The Communist Manifesto  mentions the role of the bourgeois intellectuals, particularly the ideologues, who  at a particular phase of the class struggle go over to the proletariat. Many years later, Marx and Engels in light of further experience, notably of the German workers’ movement, returned to  this question more  critically. In their so-called “circular letter” (1879) to their comrades, they wrote,  referring to the German bourgeois and petty bourgeois  intellectuals, inclined favourably towards the workers’ movement: “Such people to be useful to the movement must bring with them the real educational elements. In a workers’ party these people are falsifying elements. Though for (different)  reasons they may be tolerated for the time being,it is obligatory only to tolerate them, but in no way to allow them to exercise any influence on the  party leadership, being always conscious that a break with them is only a question of time…With the foundation of the International we have expressly formulated the battle cry:the emancipation of the working class is the task of the working class itself. Therefore we cannot associate with those people who openly say that the workers are too uncultivated to liberate themselves  and can only be freed from above by the philanthropical  big and the petty bourgeoisie” (Emphasis in text)
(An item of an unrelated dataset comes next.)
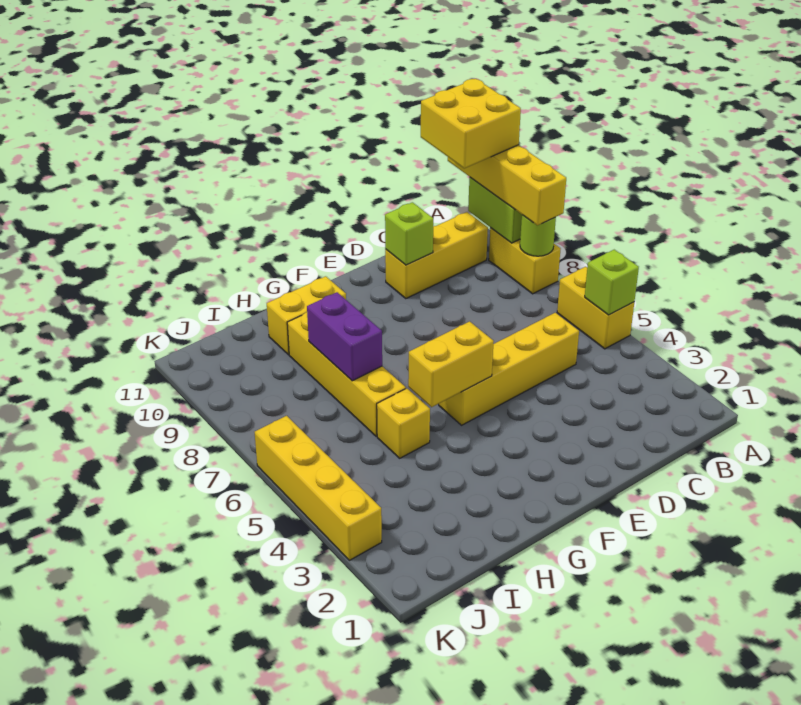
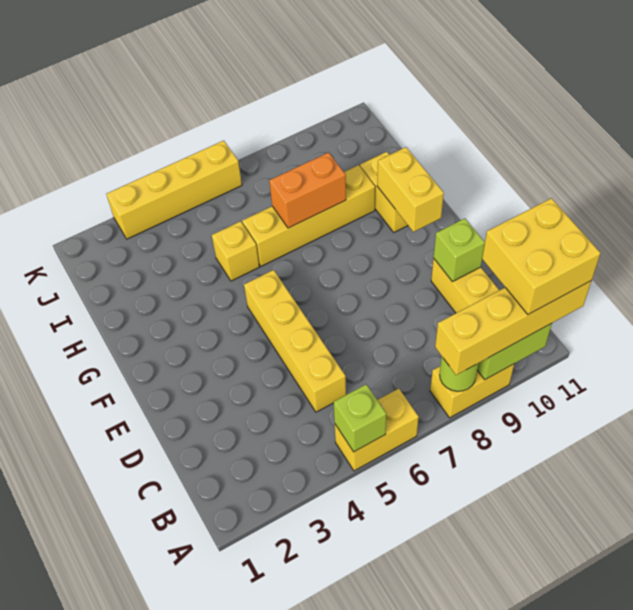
yellow brick F5:G5 level 2 -> yellow brick F10:G10 level 2
purple brick H7:H8 level 2 -> orange brick H7:H8 level 2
PP takes great pains to establish the democratic credentials of Lenin and the Bolsheviks under him, mentioning “socialist democracy”, and underlining that “common people” must not be left aside by  the experts for decision-making.  He forcefully defends Lenin against the charge that the Leninist view militates against democracy. The reality of  this ‘socialist democracy’  was demonstrated by Lenin and his associates by seizing  power independently of and behind the back of  the  workers’ self governing organs (soviets), and over the period leading to this event, in his confidential letters to the party leaders, Lenin showed complete distrust and utter  disdain for the Soviets while shouting in public “all power to the Soviets”.  This should be seen as a preparation for the ultimate elimination of the soviets within a few months of the party seizing power.
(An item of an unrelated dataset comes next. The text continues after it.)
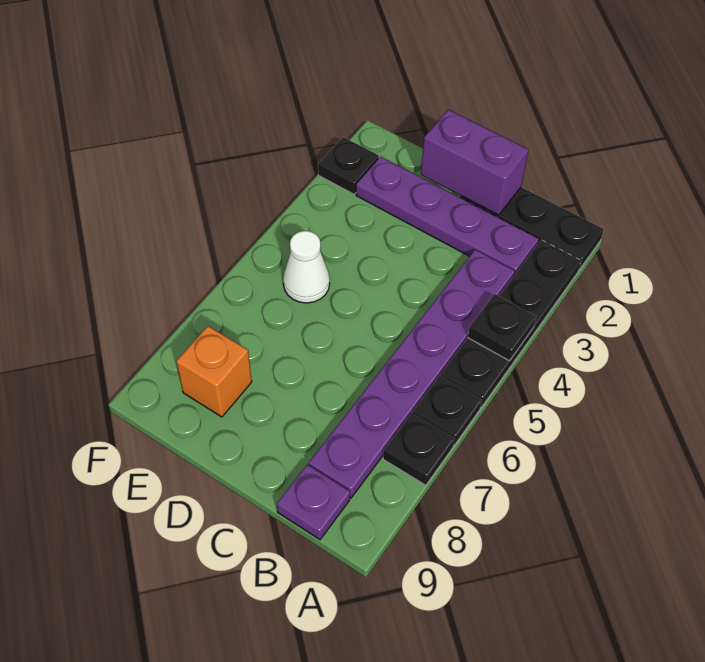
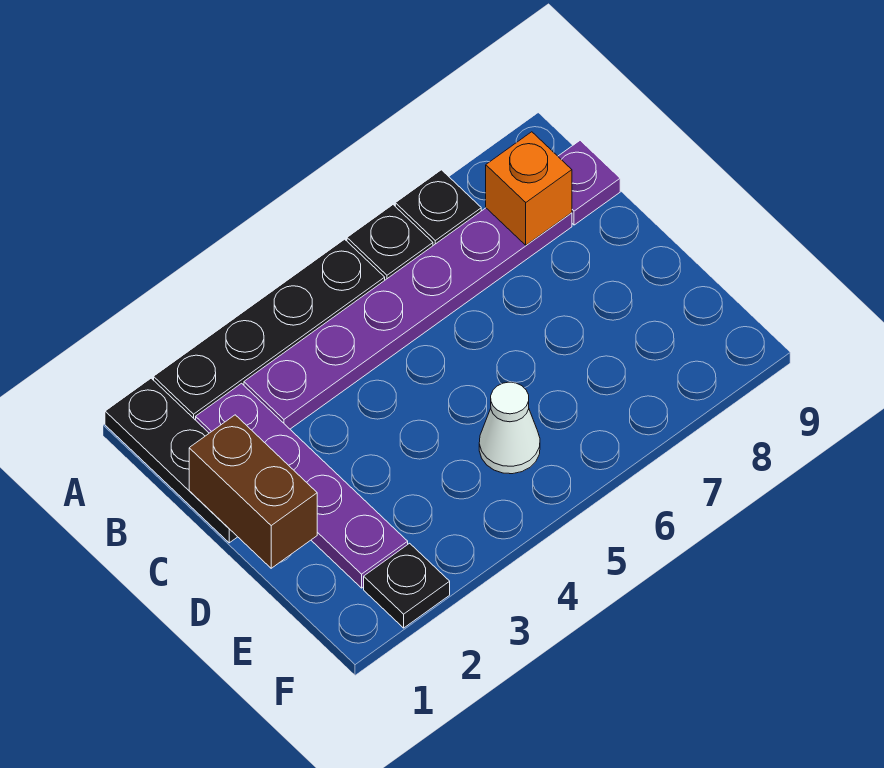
black plate A4 level 2 -> none
purple brick C1:D1 level 2 -> brown brick C1:D1 level 2
orange brick E8 level 1 -> orange brick B8 level 2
All this happened before the civil war started. Now there was only a straight line from that point to the mass massacre of the labouring people of Kronstadt after the civil war on completely false charges, on Lenin’s own admission. At the Ninth Party Congress Lenin denounced the still “surviving notorious democratism”, and characterised the “outcry against appointees “as pernicious trash (vrednyi khlam)”. To cite another example of this ‘socialist democracy’, which contradicts PP’s assertion. From E.H. Carr we learn that at  the Eighth Party Congress Osinsky complained that even the Central Committee as the collegiate organ did not exist and that “comrades Lenin and Sverdlov decide current questions by way of conversation with each other” or with individuals in charge of the particular department. Where is socialist democracy here?
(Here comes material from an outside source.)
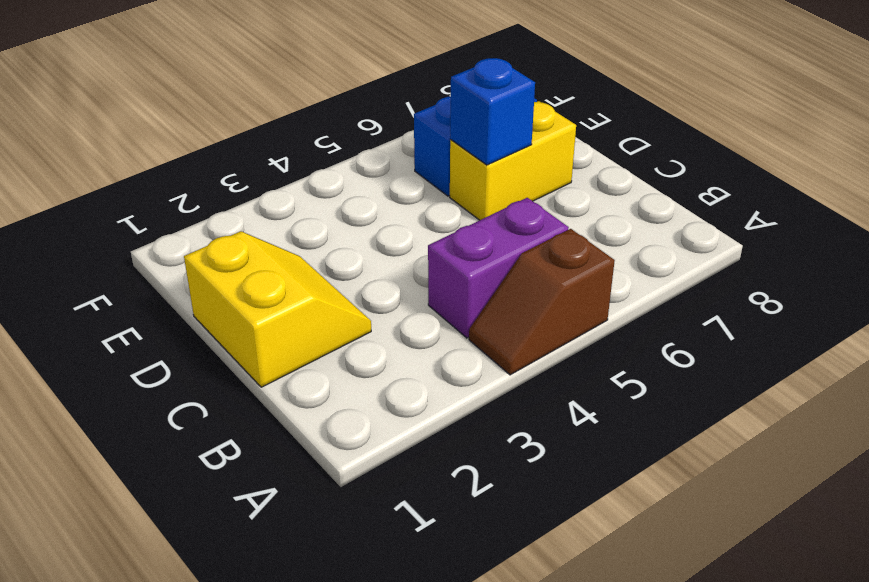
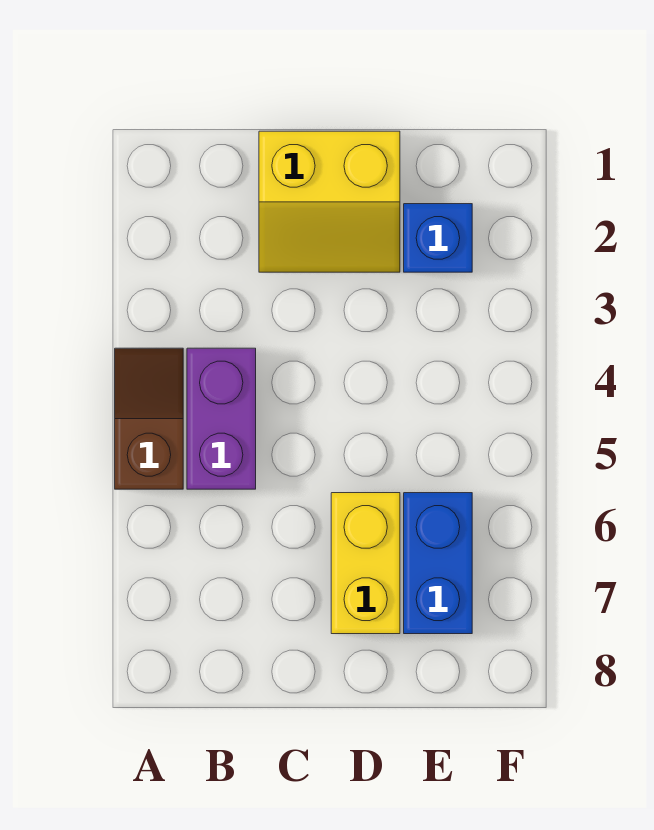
blue brick D6 level 2 -> blue brick E2 level 1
Finally, it may not be totally out of place to refer to another recent piece by PP in a Kolkata newspaper, The Telegraph (December 12, 2012) where he seemed to be trying to improve the  public image of Lenin and the Bolsheviks. There he asserted that  it was the Bolshevik party which had  abolished capital punishment in Russia. This is another

Untruth.

As a matter of fact, it was the Provisional Government and not at all the Bolsheviks who had abolished death sentence in the country  after the fall of monarchy.
The author teaches at the University of Quebec (Montreal).